[Exercise requirements]
Each record below needs to be written out exactly as it appears.

(Items from a dataset)
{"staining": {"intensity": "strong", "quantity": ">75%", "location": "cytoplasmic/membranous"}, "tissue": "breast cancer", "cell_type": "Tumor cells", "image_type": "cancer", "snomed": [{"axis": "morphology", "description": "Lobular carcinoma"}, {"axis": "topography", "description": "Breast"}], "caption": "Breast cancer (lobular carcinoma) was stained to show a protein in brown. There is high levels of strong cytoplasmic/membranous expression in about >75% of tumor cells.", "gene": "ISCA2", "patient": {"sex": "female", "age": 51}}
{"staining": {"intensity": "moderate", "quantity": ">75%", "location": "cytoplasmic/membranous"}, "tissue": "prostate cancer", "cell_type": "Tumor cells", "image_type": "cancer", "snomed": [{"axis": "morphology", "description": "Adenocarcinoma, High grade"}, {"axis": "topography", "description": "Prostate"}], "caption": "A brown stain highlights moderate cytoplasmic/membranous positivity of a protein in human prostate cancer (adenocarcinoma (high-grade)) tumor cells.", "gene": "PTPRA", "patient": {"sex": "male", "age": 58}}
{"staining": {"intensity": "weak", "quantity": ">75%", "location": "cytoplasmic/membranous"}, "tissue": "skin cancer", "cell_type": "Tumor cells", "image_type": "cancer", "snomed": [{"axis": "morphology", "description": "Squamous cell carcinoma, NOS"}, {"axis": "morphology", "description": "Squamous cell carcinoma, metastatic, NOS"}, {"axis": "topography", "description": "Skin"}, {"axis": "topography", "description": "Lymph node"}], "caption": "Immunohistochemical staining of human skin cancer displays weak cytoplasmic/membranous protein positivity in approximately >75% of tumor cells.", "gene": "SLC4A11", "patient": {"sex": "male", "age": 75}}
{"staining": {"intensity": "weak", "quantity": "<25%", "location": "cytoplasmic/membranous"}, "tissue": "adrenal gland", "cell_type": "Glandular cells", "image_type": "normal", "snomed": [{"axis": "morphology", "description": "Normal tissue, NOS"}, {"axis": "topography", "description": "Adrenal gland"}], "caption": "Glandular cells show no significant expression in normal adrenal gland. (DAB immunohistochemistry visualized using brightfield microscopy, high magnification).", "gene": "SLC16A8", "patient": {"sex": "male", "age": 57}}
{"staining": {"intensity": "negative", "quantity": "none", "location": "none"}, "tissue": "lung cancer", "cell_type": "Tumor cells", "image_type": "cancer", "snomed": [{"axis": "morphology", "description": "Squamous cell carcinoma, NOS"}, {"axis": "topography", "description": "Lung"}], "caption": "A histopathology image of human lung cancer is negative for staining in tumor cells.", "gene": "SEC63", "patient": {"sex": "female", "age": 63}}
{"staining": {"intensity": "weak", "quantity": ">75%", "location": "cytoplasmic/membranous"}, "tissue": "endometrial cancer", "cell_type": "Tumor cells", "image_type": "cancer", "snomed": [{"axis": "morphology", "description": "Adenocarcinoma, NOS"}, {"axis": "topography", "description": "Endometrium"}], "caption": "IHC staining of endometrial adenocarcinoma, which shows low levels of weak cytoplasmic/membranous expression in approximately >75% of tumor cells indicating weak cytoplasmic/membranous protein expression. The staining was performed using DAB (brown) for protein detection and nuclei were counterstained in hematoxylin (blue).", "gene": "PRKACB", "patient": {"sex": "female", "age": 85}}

[Reply to the task]
{"staining": {"intensity": "strong", "quantity": ">75%", "location": "cytoplasmic/membranous"}, "tissue": "breast cancer", "cell_type": "Tumor cells", "image_type": "cancer", "snomed": [{"axis": "morphology", "description": "Lobular carcinoma"}, {"axis": "topography", "description": "Breast"}], "caption": "Breast cancer (lobular carcinoma) was stained to show a protein in brown. There is high levels of strong cytoplasmic/membranous expression in about >75% of tumor cells.", "gene": "ISCA2", "patient": {"sex": "female", "age": 51}}
{"staining": {"intensity": "moderate", "quantity": ">75%", "location": "cytoplasmic/membranous"}, "tissue": "prostate cancer", "cell_type": "Tumor cells", "image_type": "cancer", "snomed": [{"axis": "morphology", "description": "Adenocarcinoma, High grade"}, {"axis": "topography", "description": "Prostate"}], "caption": "A brown stain highlights moderate cytoplasmic/membranous positivity of a protein in human prostate cancer (adenocarcinoma (high-grade)) tumor cells.", "gene": "PTPRA", "patient": {"sex": "male", "age": 58}}
{"staining": {"intensity": "weak", "quantity": ">75%", "location": "cytoplasmic/membranous"}, "tissue": "skin cancer", "cell_type": "Tumor cells", "image_type": "cancer", "snomed": [{"axis": "morphology", "description": "Squamous cell carcinoma, NOS"}, {"axis": "morphology", "description": "Squamous cell carcinoma, metastatic, NOS"}, {"axis": "topography", "description": "Skin"}, {"axis": "topography", "description": "Lymph node"}], "caption": "Immunohistochemical staining of human skin cancer displays weak cytoplasmic/membranous protein positivity in approximately >75% of tumor cells.", "gene": "SLC4A11", "patient": {"sex": "male", "age": 75}}
{"staining": {"intensity": "weak", "quantity": "<25%", "location": "cytoplasmic/membranous"}, "tissue": "adrenal gland", "cell_type": "Glandular cells", "image_type": "normal", "snomed": [{"axis": "morphology", "description": "Normal tissue, NOS"}, {"axis": "topography", "description": "Adrenal gland"}], "caption": "Glandular cells show no significant expression in normal adrenal gland. (DAB immunohistochemistry visualized using brightfield microscopy, high magnification).", "gene": "SLC16A8", "patient": {"sex": "male", "age": 57}}
{"staining": {"intensity": "negative", "quantity": "none", "location": "none"}, "tissue": "lung cancer", "cell_type": "Tumor cells", "image_type": "cancer", "snomed": [{"axis": "morphology", "description": "Squamous cell carcinoma, NOS"}, {"axis": "topography", "description": "Lung"}], "caption": "A histopathology image of human lung cancer is negative for staining in tumor cells.", "gene": "SEC63", "patient": {"sex": "female", "age": 63}}
{"staining": {"intensity": "weak", "quantity": ">75%", "location": "cytoplasmic/membranous"}, "tissue": "endometrial cancer", "cell_type": "Tumor cells", "image_type": "cancer", "snomed": [{"axis": "morphology", "description": "Adenocarcinoma, NOS"}, {"axis": "topography", "description": "Endometrium"}], "caption": "IHC staining of endometrial adenocarcinoma, which shows low levels of weak cytoplasmic/membranous expression in approximately >75% of tumor cells indicating weak cytoplasmic/membranous protein expression. The staining was performed using DAB (brown) for protein detection and nuclei were counterstained in hematoxylin (blue).", "gene": "PRKACB", "patient": {"sex": "female", "age": 85}}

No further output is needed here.